● EXERCISE INSTRUCTIONS: Every entry is to be returned as it stands, apart from the pictures.

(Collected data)
○ ○ ○ ○ ○

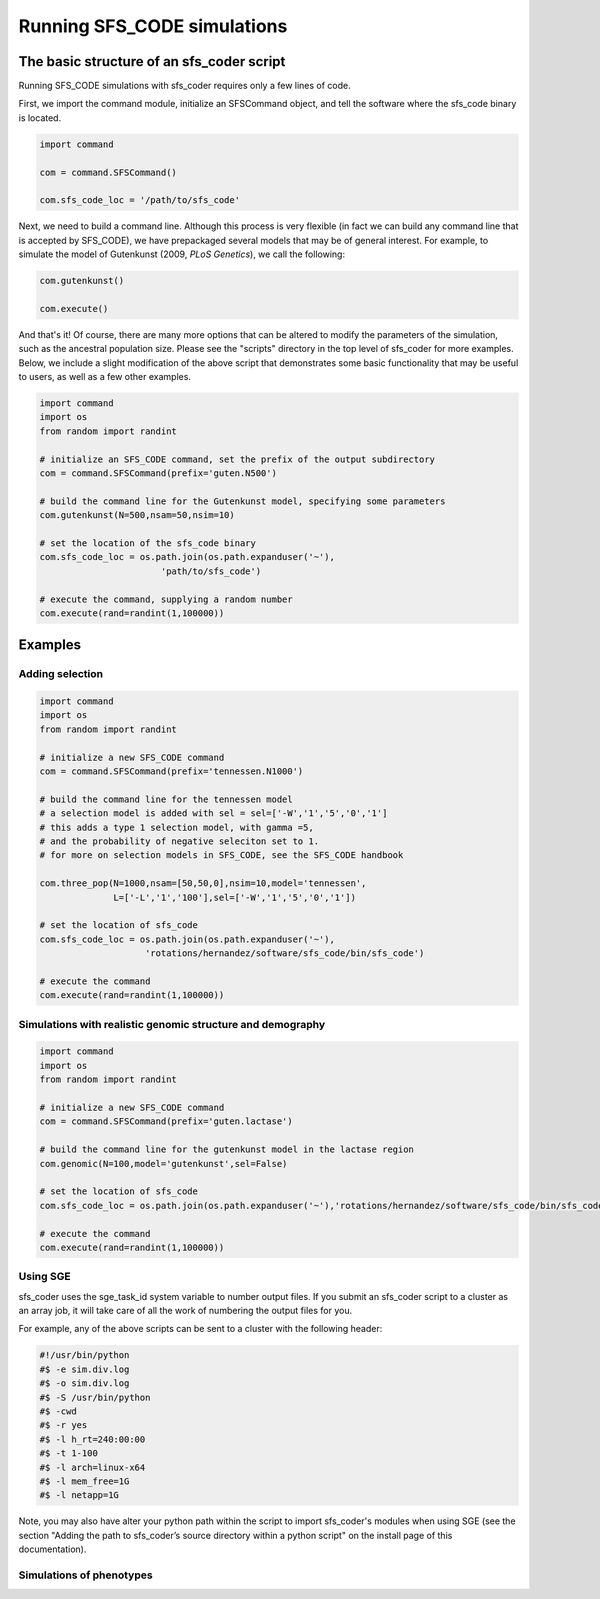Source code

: Running SFS_CODE simulations
****************************

The basic structure of an sfs_coder script
==========================================

Running SFS_CODE simulations with sfs_coder requires only a few lines
of code.   

First, we import the command module, initialize an SFSCommand object, and tell
the software where the sfs_code binary is located.

.. code-block:: python

   import command
  
   com = command.SFSCommand()

   com.sfs_code_loc = '/path/to/sfs_code'

Next, we need to build a command line.  Although this process is very 
flexible (in fact we can build any command line that is accepted by SFS_CODE),
we have prepackaged several models that may be of general interest.  For
example, to simulate the model of Gutenkunst (2009, *PLoS Genetics*), we
call the following:

.. code-block:: python

   com.gutenkunst()

   com.execute()   

And that's it!  Of course, there are many more options that can be altered to
modify the parameters of the simulation, such as the ancestral population size. 
Please see the "scripts" directory in the top level of sfs_coder for more 
examples. Below, we include a slight modification of the above 
script that demonstrates some basic functionality that may be useful to users,
as well as a few other examples.

.. code-block:: python

   import command
   import os
   from random import randint

   # initialize an SFS_CODE command, set the prefix of the output subdirectory
   com = command.SFSCommand(prefix='guten.N500')

   # build the command line for the Gutenkunst model, specifying some parameters
   com.gutenkunst(N=500,nsam=50,nsim=10)

   # set the location of the sfs_code binary
   com.sfs_code_loc = os.path.join(os.path.expanduser('~'),
                          'path/to/sfs_code')

   # execute the command, supplying a random number
   com.execute(rand=randint(1,100000))

Examples
========

Adding selection
^^^^^^^^^^^^^^^^
.. code-block:: python
   
   import command
   import os
   from random import randint

   # initialize a new SFS_CODE command
   com = command.SFSCommand(prefix='tennessen.N1000')

   # build the command line for the tennessen model
   # a selection model is added with sel = sel=['-W','1','5','0','1']
   # this adds a type 1 selection model, with gamma =5, 
   # and the probability of negative seleciton set to 1.
   # for more on selection models in SFS_CODE, see the SFS_CODE handbook

   com.three_pop(N=1000,nsam=[50,50,0],nsim=10,model='tennessen',
                 L=['-L','1','100'],sel=['-W','1','5','0','1'])

   # set the location of sfs_code
   com.sfs_code_loc = os.path.join(os.path.expanduser('~'),
                       'rotations/hernandez/software/sfs_code/bin/sfs_code')

   # execute the command 
   com.execute(rand=randint(1,100000))

Simulations with realistic genomic structure and demography
^^^^^^^^^^^^^^^^^^^^^^^^^^^^^^^^^^^^^^^^^^^^^^^^^^^^^^^^^^^

.. code-block:: python

   import command
   import os
   from random import randint

   # initialize a new SFS_CODE command
   com = command.SFSCommand(prefix='guten.lactase')

   # build the command line for the gutenkunst model in the lactase region
   com.genomic(N=100,model='gutenkunst',sel=False)

   # set the location of sfs_code
   com.sfs_code_loc = os.path.join(os.path.expanduser('~'),'rotations/hernandez/software/sfs_code/bin/sfs_code')

   # execute the command 
   com.execute(rand=randint(1,100000))


Using SGE
^^^^^^^^^

sfs_coder uses the sge_task_id system variable to number output files.  
If you submit an sfs_coder script to a cluster as an array job, it will take
care of all the work of numbering the output files for you.

For example, any of the above scripts can be sent to a cluster with the 
following header:

.. code-block:: python

   #!/usr/bin/python
   #$ -e sim.div.log
   #$ -o sim.div.log
   #$ -S /usr/bin/python
   #$ -cwd
   #$ -r yes
   #$ -l h_rt=240:00:00
   #$ -t 1-100
   #$ -l arch=linux-x64
   #$ -l mem_free=1G
   #$ -l netapp=1G

Note, you may also have alter your python path within the script to import sfs_coder's
modules when using SGE (see the section "Adding the path to sfs_coder’s source directory 
within a python script" on the install page of this documentation).

Simulations of phenotypes
^^^^^^^^^^^^^^^^^^^^^^^^^

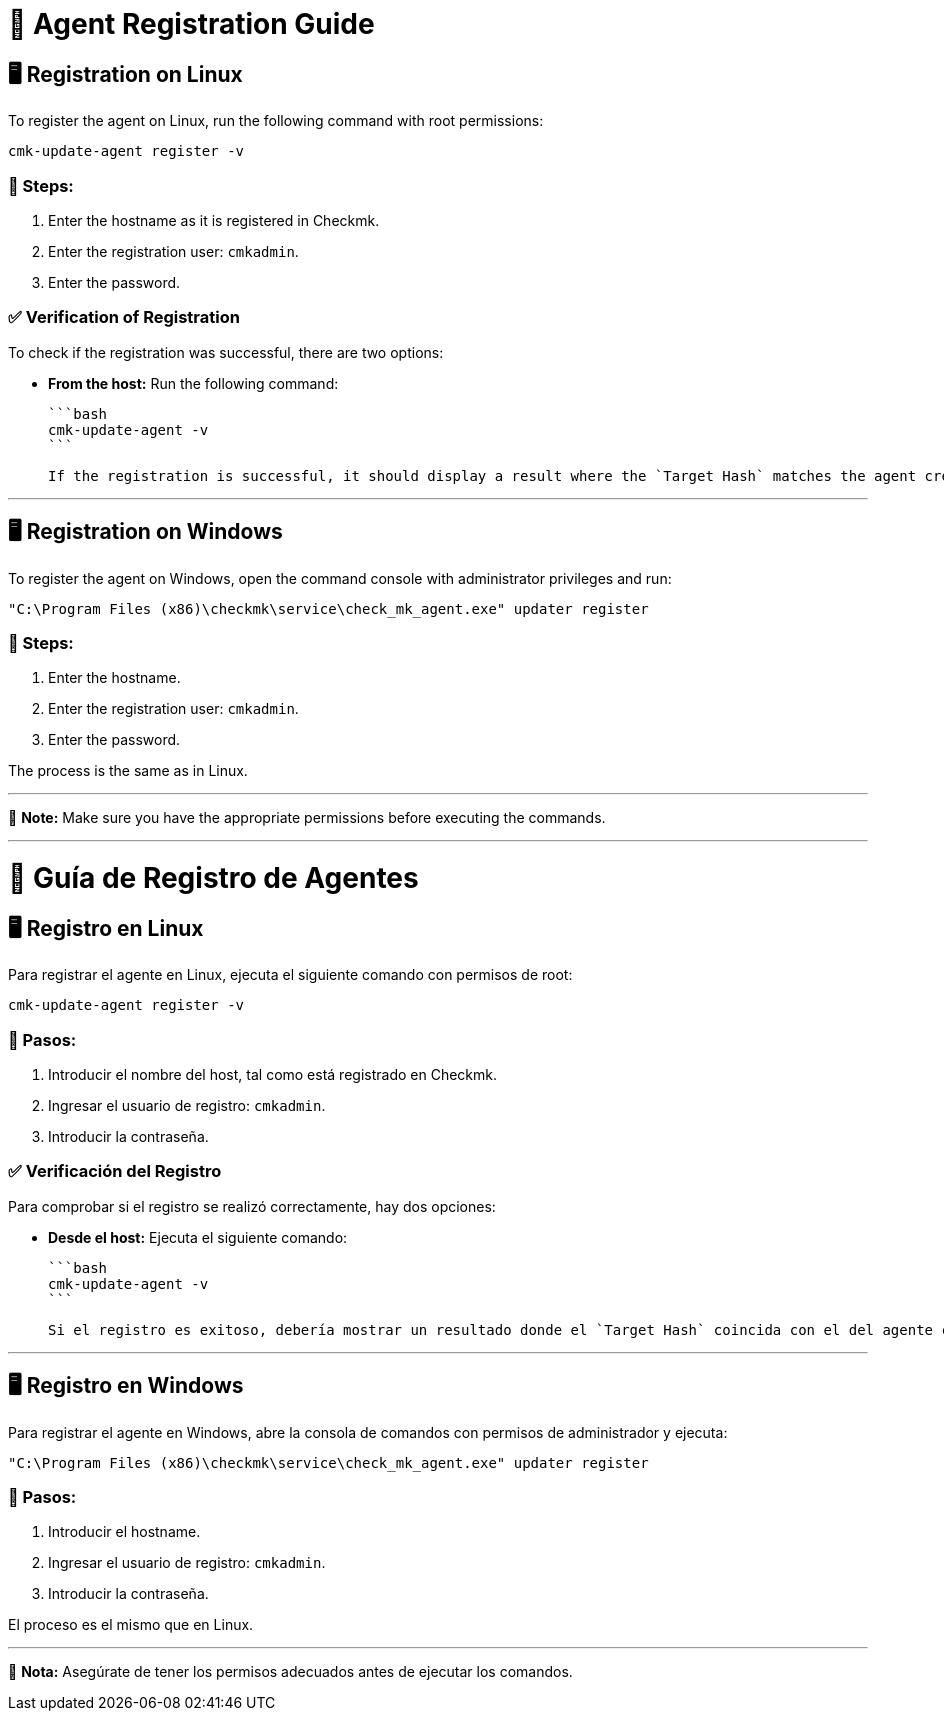 # 📌 Agent Registration Guide

## 🖥️ Registration on Linux

To register the agent on Linux, run the following command with root permissions:

```bash
cmk-update-agent register -v
```

### 🔹 Steps:
1. Enter the hostname as it is registered in Checkmk.
2. Enter the registration user: `cmkadmin`.
3. Enter the password.

### ✅ Verification of Registration
To check if the registration was successful, there are two options:

- **From the host:** Run the following command:
  
  ```bash
  cmk-update-agent -v
  ```
  
  If the registration is successful, it should display a result where the `Target Hash` matches the agent created in Checkmk.

---

## 🖥️ Registration on Windows

To register the agent on Windows, open the command console with administrator privileges and run:

```cmd
"C:\Program Files (x86)\checkmk\service\check_mk_agent.exe" updater register
```

### 🔹 Steps:
1. Enter the hostname.
2. Enter the registration user: `cmkadmin`.
3. Enter the password.

The process is the same as in Linux.

---

📌 **Note:** Make sure you have the appropriate permissions before executing the commands.

---

# 📌 Guía de Registro de Agentes

## 🖥️ Registro en Linux

Para registrar el agente en Linux, ejecuta el siguiente comando con permisos de root:

```bash
cmk-update-agent register -v
```

### 🔹 Pasos:
1. Introducir el nombre del host, tal como está registrado en Checkmk.
2. Ingresar el usuario de registro: `cmkadmin`.
3. Introducir la contraseña.

### ✅ Verificación del Registro
Para comprobar si el registro se realizó correctamente, hay dos opciones:

- **Desde el host:** Ejecuta el siguiente comando:
  
  ```bash
  cmk-update-agent -v
  ```
  
  Si el registro es exitoso, debería mostrar un resultado donde el `Target Hash` coincida con el del agente creado en Checkmk.

---

## 🖥️ Registro en Windows

Para registrar el agente en Windows, abre la consola de comandos con permisos de administrador y ejecuta:

```cmd
"C:\Program Files (x86)\checkmk\service\check_mk_agent.exe" updater register
```

### 🔹 Pasos:
1. Introducir el hostname.
2. Ingresar el usuario de registro: `cmkadmin`.
3. Introducir la contraseña.

El proceso es el mismo que en Linux.

---

📌 **Nota:** Asegúrate de tener los permisos adecuados antes de ejecutar los comandos.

○ ○ ○ ○ ○

● FINISHED EXERCISE:
Source code

: Running SFS_CODE simulations
****************************

The basic structure of an sfs_coder script
==========================================

Running SFS_CODE simulations with sfs_coder requires only a few lines
of code.   

First, we import the command module, initialize an SFSCommand object, and tell
the software where the sfs_code binary is located.

.. code-block:: python

   import command
  
   com = command.SFSCommand()

   com.sfs_code_loc = '/path/to/sfs_code'

Next, we need to build a command line.  Although this process is very 
flexible (in fact we can build any command line that is accepted by SFS_CODE),
we have prepackaged several models that may be of general interest.  For
example, to simulate the model of Gutenkunst (2009, *PLoS Genetics*), we
call the following:

.. code-block:: python

   com.gutenkunst()

   com.execute()   

And that's it!  Of course, there are many more options that can be altered to
modify the parameters of the simulation, such as the ancestral population size. 
Please see the "scripts" directory in the top level of sfs_coder for more 
examples. Below, we include a slight modification of the above 
script that demonstrates some basic functionality that may be useful to users,
as well as a few other examples.

.. code-block:: python

   import command
   import os
   from random import randint

   # initialize an SFS_CODE command, set the prefix of the output subdirectory
   com = command.SFSCommand(prefix='guten.N500')

   # build the command line for the Gutenkunst model, specifying some parameters
   com.gutenkunst(N=500,nsam=50,nsim=10)

   # set the location of the sfs_code binary
   com.sfs_code_loc = os.path.join(os.path.expanduser('~'),
                          'path/to/sfs_code')

   # execute the command, supplying a random number
   com.execute(rand=randint(1,100000))

Examples
========

Adding selection
^^^^^^^^^^^^^^^^
.. code-block:: python
   
   import command
   import os
   from random import randint

   # initialize a new SFS_CODE command
   com = command.SFSCommand(prefix='tennessen.N1000')

   # build the command line for the tennessen model
   # a selection model is added with sel = sel=['-W','1','5','0','1']
   # this adds a type 1 selection model, with gamma =5, 
   # and the probability of negative seleciton set to 1.
   # for more on selection models in SFS_CODE, see the SFS_CODE handbook

   com.three_pop(N=1000,nsam=[50,50,0],nsim=10,model='tennessen',
                 L=['-L','1','100'],sel=['-W','1','5','0','1'])

   # set the location of sfs_code
   com.sfs_code_loc = os.path.join(os.path.expanduser('~'),
                       'rotations/hernandez/software/sfs_code/bin/sfs_code')

   # execute the command 
   com.execute(rand=randint(1,100000))

Simulations with realistic genomic structure and demography
^^^^^^^^^^^^^^^^^^^^^^^^^^^^^^^^^^^^^^^^^^^^^^^^^^^^^^^^^^^

.. code-block:: python

   import command
   import os
   from random import randint

   # initialize a new SFS_CODE command
   com = command.SFSCommand(prefix='guten.lactase')

   # build the command line for the gutenkunst model in the lactase region
   com.genomic(N=100,model='gutenkunst',sel=False)

   # set the location of sfs_code
   com.sfs_code_loc = os.path.join(os.path.expanduser('~'),'rotations/hernandez/software/sfs_code/bin/sfs_code')

   # execute the command 
   com.execute(rand=randint(1,100000))


Using SGE
^^^^^^^^^

sfs_coder uses the sge_task_id system variable to number output files.  
If you submit an sfs_coder script to a cluster as an array job, it will take
care of all the work of numbering the output files for you.

For example, any of the above scripts can be sent to a cluster with the 
following header:

.. code-block:: python

   #!/usr/bin/python
   #$ -e sim.div.log
   #$ -o sim.div.log
   #$ -S /usr/bin/python
   #$ -cwd
   #$ -r yes
   #$ -l h_rt=240:00:00
   #$ -t 1-100
   #$ -l arch=linux-x64
   #$ -l mem_free=1G
   #$ -l netapp=1G

Note, you may also have alter your python path within the script to import sfs_coder's
modules when using SGE (see the section "Adding the path to sfs_coder’s source directory 
within a python script" on the install page of this documentation).

Simulations of phenotypes
^^^^^^^^^^^^^^^^^^^^^^^^^

 # 📌 Agent Registration Guide

## 🖥️ Registration on Linux

To register the agent on Linux, run the following command with root permissions:

```bash
cmk-update-agent register -v
```

### 🔹 Steps:
1. Enter the hostname as it is registered in Checkmk.
2. Enter the registration user: `cmkadmin`.
3. Enter the password.

### ✅ Verification of Registration
To check if the registration was successful, there are two options:

- **From the host:** Run the following command:
  
  ```bash
  cmk-update-agent -v
  ```
  
  If the registration is successful, it should display a result where the `Target Hash` matches the agent created in Checkmk.

---

## 🖥️ Registration on Windows

To register the agent on Windows, open the command console with administrator privileges and run:

```cmd
"C:\Program Files (x86)\checkmk\service\check_mk_agent.exe" updater register
```

### 🔹 Steps:
1. Enter the hostname.
2. Enter the registration user: `cmkadmin`.
3. Enter the password.

The process is the same as in Linux.

---

📌 **Note:** Make sure you have the appropriate permissions before executing the commands.

---

# 📌 Guía de Registro de Agentes

## 🖥️ Registro en Linux

Para registrar el agente en Linux, ejecuta el siguiente comando con permisos de root:

```bash
cmk-update-agent register -v
```

### 🔹 Pasos:
1. Introducir el nombre del host, tal como está registrado en Checkmk.
2. Ingresar el usuario de registro: `cmkadmin`.
3. Introducir la contraseña.

### ✅ Verificación del Registro
Para comprobar si el registro se realizó correctamente, hay dos opciones:

- **Desde el host:** Ejecuta el siguiente comando:
  
  ```bash
  cmk-update-agent -v
  ```
  
  Si el registro es exitoso, debería mostrar un resultado donde el `Target Hash` coincida con el del agente creado en Checkmk.

---

## 🖥️ Registro en Windows

Para registrar el agente en Windows, abre la consola de comandos con permisos de administrador y ejecuta:

```cmd
"C:\Program Files (x86)\checkmk\service\check_mk_agent.exe" updater register
```

### 🔹 Pasos:
1. Introducir el hostname.
2. Ingresar el usuario de registro: `cmkadmin`.
3. Introducir la contraseña.

El proceso es el mismo que en Linux.

---

📌 **Nota:** Asegúrate de tener los permisos adecuados antes de ejecutar los comandos.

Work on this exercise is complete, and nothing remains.